In 2012, an 18-year-old Norwegian visited a lab for physiological testing. Svendsen’s game growing up was soccer and skiing. In high school, he took up cycling. His school had been testing teenagers as part of their selection process. It was made up of all the usual stuff, lactate threshold, VO2 max. Svendsen smashed it. Literally.
A quick primer, VO2 max refers to the maximum amount of oxygen that an individual can utilize during intense exercise. At 15, Svendsen clocked a remarkable VO2max of 74.6 mL/(min·kg). In 2012 he recorded a staggering 96.7. Scientists dissembled the testing equipment and sent it back to the manufacturer to check its calibration. They confirmed it was functioning correctly.

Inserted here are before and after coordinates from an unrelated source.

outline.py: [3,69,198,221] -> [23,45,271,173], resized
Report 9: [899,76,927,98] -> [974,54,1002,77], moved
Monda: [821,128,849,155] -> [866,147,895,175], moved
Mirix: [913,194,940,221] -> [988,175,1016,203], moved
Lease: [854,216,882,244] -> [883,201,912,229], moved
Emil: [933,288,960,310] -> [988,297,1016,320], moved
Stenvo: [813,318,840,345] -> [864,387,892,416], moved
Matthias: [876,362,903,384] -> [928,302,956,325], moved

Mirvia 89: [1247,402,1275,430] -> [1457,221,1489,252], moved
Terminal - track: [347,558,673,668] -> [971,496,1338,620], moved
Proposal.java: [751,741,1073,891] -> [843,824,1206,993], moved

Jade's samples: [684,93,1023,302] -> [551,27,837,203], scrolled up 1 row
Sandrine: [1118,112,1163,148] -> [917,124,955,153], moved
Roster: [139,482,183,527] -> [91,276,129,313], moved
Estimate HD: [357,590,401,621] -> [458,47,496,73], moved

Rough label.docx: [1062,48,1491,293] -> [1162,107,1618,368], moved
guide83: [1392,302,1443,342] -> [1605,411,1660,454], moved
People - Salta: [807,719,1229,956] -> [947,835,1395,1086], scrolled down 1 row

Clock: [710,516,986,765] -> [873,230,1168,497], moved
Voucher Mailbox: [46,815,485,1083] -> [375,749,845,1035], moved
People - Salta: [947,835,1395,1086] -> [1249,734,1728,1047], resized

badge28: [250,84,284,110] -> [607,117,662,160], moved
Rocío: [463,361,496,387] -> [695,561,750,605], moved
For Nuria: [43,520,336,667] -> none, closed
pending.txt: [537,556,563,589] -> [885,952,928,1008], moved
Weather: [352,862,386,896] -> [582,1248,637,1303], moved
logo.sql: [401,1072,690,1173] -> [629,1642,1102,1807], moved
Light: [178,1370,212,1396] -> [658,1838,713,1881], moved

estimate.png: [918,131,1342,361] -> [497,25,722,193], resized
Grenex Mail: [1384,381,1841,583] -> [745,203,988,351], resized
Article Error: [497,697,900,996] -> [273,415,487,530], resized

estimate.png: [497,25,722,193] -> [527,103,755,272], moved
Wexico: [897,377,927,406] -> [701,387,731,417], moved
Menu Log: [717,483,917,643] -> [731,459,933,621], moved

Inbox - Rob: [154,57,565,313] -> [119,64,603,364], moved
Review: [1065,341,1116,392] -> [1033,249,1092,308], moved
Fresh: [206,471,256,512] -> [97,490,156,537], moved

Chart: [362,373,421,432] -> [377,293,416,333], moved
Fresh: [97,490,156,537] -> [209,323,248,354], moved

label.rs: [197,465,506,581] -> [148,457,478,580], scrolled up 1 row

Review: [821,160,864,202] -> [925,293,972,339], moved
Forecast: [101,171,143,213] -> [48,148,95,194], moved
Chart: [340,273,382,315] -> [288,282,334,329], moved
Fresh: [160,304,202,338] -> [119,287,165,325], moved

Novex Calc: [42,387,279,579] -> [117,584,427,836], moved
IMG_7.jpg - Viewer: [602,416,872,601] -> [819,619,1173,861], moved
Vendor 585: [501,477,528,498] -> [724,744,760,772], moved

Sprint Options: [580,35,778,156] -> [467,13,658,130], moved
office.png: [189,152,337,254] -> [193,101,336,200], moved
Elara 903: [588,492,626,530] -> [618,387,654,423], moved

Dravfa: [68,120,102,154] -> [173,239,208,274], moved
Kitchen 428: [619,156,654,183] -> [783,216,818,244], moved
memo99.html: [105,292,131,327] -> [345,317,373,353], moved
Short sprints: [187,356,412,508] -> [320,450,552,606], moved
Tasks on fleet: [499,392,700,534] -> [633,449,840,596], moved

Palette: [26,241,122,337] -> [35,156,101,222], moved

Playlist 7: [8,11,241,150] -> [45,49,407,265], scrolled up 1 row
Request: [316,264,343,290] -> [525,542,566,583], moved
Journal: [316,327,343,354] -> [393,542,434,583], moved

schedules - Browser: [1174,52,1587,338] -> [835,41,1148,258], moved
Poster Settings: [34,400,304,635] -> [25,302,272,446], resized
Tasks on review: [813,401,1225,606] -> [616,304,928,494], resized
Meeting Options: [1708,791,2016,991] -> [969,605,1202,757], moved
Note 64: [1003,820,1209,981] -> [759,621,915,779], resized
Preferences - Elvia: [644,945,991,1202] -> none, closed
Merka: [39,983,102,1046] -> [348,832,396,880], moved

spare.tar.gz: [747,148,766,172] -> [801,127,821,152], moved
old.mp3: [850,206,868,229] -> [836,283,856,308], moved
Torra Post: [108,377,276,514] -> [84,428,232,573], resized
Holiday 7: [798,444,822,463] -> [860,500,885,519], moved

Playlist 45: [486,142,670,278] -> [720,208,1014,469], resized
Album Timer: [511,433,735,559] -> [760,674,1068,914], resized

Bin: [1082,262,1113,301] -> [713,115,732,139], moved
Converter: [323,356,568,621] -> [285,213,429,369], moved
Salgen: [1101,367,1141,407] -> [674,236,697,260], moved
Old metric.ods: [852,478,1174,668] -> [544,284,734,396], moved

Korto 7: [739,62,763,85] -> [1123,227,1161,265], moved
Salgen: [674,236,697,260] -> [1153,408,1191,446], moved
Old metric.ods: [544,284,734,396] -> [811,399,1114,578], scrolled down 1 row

“A normal person might be at 40,” explains Wardrop. “A really fit person might be 60. A really well-trained endurance athlete might be in the 70s. World class might be in the high 70s or 80s. He was basically the fittest human ever. He went on and became the U18 world champion in cycling.”
Two years after that famous test, Svendsen left the sport behind.
“He didn’t like it. He didn’t like the lifestyle. The competitive nature. He had all the physical attributes, but he didn’t have the head for it. This is the thing. Take Mia. She is so driven. Determined. Now she has the physical attributes as well. But being a high-performance athlete is tough physically and mentally. It is really important to remember that.
“You only learn it by experience. You take ten athletes, eight might have the physical capacity. Five might have the physical and be coachable. Three have that physical ability, are coachable and have the mental fortitude to see it through.”
Griffin is part of a four-member team. They are the only group to qualify without having a national velodrome.
“We had a comparably small budget compared to other nations,” she says. “We were a small number of people, but we were able to put a lot of time and energy into a small group and from there create a high performance environment that was small but functioned quite well.”

Sharpe came from a triathlon background. Kelly Murphy only took up cycling at 28. So, can Ireland expand programmes like this or those that have succeeded elsewhere? Well sure, reckons Wardrop, but it is tricky.
“There are different ways. You can be really targeted for example. Diving in Ireland is not a sport we typically develop. So, we might look at Gymnastics. Or you can do it more generally. Athletes who’ve done well but maybe hit their ceiling. You want people around them who can provide the right support and nudge them along. It is something that we could do more, but it’s not easy. There are loads of structures that have to come with it.”
In reality, the problem with talent transfer programmes is a testament to every athlete on the ground right now. There is a reason the depth of human feeling will be on full display over the next two weeks. Just getting to this stage is hard-won. It is a challenge for the head, the body, the heart. It’s taxing and volatile and uncertain and hard. It is an awesome Irish sporting story to even make it to Paris in the first place. The necessary concoction can’t simply be manufactured or unearthed in a lab.
In 2018, Deadspin tracked down Svendsen for a reflective interview. He was happy with his decision to walk away. He was content with his new life. Later he studied Information and Communication Technology as well as Civil Engineering. That wasn’t the initial choice. Before that, the fittest human ever, the sensation with all the physical attributes required to thrive decided to delve deeper into why sport didn’t work out. First, he studied psychology.